__DATA LISTING__.
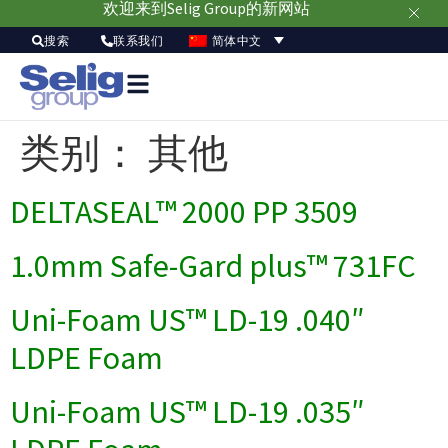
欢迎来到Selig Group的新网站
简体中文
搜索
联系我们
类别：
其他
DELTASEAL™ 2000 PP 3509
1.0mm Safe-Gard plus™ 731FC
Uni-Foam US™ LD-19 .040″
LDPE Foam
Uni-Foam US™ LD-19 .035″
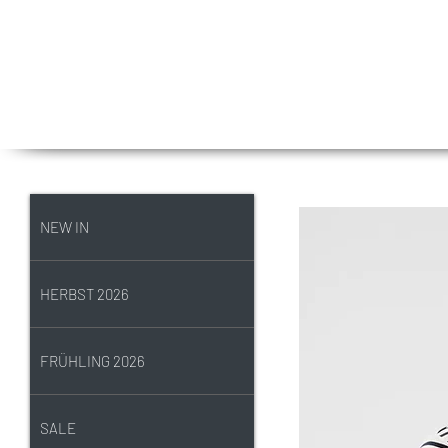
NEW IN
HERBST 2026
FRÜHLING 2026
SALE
==
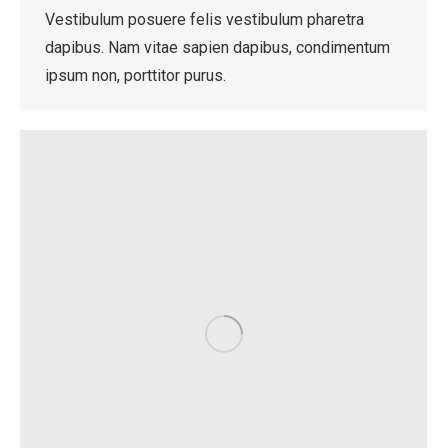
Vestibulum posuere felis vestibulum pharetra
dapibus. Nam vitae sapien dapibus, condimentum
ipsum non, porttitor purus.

__PROBLEM TO WORK ON__. Copy out, from the data above, each line where the string "Foam" is present.

__EXERCISE OUTPUT__.
Uni-Foam US™ LD-19 .040″
LDPE Foam
Uni-Foam US™ LD-19 .035″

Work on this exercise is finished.